Common species of jellyfish turns out to be two
Genetic analysis reveals a new species, hidden in plain sight for almost two centuries. Andrew Masterson reports.
The sea nettle jellyfish – a very familiar sight to beachgoers and swimmers along the east coast of the United States – is not what it seems, new research shows.
Genetic and structural analysis of samples collected across the jellyfish’s range reveal that it actually comprises two distinct species – one which lives in open water, and another that prefers the shallower conditions of bays and estuaries.
The discovery was made by Patrick Gaffney and Keith Bayha of the University of Delaware in the US, by sequencing nuclear and mitochondrial DNA from sea needles.
The results challenged the formal identification of the jellyfish, which was made almost 175 years ago.
“Before DNA came along, people in museums looked at organisms and counted spines and bristles, measured things, and sorted organisms by their physical characteristics in order to identify species,” says Gaffney.
“In the case of this jellyfish, which has been commonly known for centuries, Keith found through DNA sequencing that there were actually two groups.”
Oddly, though, the DNA finding was supported by exactly the sort of looking and counting – called morphological analysis – to which he referred. This indicates, perhaps, the very – if now merely apparent – ubiquity of the sea nettle led generations of marine biologists to be less than rigorous in their observations.

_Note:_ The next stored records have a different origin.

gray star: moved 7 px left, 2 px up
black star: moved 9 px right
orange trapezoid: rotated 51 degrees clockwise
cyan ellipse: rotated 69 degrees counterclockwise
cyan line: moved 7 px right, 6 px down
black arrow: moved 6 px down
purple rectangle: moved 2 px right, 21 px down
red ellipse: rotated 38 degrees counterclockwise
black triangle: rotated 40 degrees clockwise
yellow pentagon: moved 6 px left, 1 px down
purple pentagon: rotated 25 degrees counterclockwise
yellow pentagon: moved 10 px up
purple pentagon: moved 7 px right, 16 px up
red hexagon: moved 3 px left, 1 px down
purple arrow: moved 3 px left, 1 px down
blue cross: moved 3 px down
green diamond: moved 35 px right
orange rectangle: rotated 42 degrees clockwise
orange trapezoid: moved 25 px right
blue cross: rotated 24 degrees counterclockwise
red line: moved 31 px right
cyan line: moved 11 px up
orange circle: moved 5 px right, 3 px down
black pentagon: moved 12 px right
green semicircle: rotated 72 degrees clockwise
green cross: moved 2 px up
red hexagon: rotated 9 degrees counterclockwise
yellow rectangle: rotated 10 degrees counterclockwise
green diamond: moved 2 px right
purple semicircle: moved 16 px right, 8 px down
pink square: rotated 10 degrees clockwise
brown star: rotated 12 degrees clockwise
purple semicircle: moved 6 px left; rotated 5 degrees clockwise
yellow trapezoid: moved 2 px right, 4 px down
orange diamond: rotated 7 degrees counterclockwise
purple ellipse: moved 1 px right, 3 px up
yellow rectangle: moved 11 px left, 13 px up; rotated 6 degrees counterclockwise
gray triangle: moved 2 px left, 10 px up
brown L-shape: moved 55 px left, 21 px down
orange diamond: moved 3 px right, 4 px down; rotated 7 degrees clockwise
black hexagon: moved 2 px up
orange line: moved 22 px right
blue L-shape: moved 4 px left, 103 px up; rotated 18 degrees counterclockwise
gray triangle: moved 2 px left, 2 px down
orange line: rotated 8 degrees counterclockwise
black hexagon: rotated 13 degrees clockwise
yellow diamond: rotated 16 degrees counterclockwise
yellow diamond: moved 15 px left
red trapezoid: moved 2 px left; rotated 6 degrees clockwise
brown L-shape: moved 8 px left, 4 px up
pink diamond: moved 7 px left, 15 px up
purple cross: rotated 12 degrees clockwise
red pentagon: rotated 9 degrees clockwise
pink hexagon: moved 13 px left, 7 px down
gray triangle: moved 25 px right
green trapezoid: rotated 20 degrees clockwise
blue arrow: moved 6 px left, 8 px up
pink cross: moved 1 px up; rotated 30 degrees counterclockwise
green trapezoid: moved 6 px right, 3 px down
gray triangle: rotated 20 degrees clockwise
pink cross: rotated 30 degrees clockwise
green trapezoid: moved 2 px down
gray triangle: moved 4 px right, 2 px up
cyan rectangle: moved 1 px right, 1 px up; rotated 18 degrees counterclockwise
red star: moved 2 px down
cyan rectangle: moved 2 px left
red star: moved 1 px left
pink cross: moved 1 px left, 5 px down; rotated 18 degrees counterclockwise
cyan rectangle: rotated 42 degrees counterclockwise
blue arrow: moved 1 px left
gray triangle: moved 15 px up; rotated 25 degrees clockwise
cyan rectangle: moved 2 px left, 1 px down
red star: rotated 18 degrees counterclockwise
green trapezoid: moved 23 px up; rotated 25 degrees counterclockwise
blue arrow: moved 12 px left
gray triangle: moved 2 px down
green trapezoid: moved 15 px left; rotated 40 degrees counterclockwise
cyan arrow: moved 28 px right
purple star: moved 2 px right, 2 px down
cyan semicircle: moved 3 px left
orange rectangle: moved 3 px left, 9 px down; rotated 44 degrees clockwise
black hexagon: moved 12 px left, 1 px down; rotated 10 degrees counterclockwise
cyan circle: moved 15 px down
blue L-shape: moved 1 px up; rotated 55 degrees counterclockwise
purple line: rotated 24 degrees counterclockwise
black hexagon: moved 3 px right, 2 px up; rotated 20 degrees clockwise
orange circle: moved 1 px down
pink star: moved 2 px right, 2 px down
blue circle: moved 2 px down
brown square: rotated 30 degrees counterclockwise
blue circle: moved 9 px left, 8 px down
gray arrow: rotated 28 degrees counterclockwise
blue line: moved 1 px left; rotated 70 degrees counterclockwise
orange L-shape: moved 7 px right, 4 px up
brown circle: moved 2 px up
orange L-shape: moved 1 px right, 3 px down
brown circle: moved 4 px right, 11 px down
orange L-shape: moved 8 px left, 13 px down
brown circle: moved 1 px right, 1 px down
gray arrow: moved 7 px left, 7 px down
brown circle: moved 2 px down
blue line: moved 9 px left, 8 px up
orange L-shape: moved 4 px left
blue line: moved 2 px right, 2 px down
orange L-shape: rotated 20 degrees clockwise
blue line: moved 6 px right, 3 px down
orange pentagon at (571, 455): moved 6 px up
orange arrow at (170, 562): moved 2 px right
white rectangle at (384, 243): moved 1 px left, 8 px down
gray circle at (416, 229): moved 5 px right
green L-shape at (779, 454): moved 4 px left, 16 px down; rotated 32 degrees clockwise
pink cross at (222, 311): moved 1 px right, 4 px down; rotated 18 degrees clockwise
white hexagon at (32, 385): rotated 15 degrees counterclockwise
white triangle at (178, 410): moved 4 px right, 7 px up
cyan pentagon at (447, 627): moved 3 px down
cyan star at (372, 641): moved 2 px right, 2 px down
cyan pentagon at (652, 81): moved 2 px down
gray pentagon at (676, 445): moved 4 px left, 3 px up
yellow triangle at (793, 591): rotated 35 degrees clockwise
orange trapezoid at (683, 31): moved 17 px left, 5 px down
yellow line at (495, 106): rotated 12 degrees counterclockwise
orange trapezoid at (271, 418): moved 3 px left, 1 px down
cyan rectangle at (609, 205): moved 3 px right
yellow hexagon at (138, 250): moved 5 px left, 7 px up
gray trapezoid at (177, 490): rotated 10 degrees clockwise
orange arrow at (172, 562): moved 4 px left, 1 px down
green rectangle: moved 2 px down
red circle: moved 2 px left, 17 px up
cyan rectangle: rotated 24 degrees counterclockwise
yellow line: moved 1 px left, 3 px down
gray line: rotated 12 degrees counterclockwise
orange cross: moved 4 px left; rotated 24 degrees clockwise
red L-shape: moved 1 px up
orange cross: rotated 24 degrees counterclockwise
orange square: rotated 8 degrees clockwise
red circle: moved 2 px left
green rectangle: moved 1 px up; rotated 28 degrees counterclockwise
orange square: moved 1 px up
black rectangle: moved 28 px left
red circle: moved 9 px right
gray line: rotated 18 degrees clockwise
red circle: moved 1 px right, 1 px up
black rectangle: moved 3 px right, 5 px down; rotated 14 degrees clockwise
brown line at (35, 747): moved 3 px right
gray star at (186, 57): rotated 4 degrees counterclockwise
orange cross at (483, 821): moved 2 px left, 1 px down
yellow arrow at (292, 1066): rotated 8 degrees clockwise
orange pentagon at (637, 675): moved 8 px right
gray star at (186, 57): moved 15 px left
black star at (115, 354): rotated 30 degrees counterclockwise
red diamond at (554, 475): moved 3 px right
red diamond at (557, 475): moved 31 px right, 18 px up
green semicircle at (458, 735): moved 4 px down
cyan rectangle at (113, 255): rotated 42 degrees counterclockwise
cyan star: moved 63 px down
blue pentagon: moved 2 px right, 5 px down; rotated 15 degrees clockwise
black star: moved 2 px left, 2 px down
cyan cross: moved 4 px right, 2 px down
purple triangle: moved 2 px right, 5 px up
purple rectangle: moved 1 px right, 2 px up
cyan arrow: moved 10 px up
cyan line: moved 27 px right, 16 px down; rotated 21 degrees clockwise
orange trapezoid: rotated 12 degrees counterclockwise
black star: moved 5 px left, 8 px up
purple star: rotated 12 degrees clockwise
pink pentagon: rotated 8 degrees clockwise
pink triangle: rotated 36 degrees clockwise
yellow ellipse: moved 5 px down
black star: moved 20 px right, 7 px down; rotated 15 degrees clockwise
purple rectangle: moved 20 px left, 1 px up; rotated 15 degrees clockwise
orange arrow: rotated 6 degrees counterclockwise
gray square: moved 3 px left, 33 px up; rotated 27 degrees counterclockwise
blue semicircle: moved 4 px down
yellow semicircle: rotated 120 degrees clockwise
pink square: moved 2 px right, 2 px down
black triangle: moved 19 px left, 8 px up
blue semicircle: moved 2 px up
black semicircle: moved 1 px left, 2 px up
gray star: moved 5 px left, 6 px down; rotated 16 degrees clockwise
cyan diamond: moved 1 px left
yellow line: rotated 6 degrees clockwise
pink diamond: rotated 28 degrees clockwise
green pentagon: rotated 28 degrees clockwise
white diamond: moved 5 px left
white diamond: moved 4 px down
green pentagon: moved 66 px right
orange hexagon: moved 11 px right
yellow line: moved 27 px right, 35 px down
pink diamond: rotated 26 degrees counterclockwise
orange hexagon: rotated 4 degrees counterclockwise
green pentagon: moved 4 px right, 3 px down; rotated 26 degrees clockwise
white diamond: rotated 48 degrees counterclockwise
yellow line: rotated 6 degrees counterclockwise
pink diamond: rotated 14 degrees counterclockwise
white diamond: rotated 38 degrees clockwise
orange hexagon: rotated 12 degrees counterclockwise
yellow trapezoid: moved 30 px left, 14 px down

Gaffney and Bayha found several telling – and in hindsight obvious – structural differences between the two species. The ocean-going sea nettle (Chrysaora quinquecirrha) has 40 shortish tentacles, while the bayside species (now called Chrysaora chesapeakei) has 24 long ones. In addition, the ocean species has a larger bell.
“It's not that I did anything that different, it's just that no one else looked for a very long time,” explains Bayha.
“Jellyfish are something people don't pay attention to because they're fleeting. They come and go, are difficulty to study, and they don't have hard parts like shells that wash up on shore.”
The research is published in the journal PeerJ.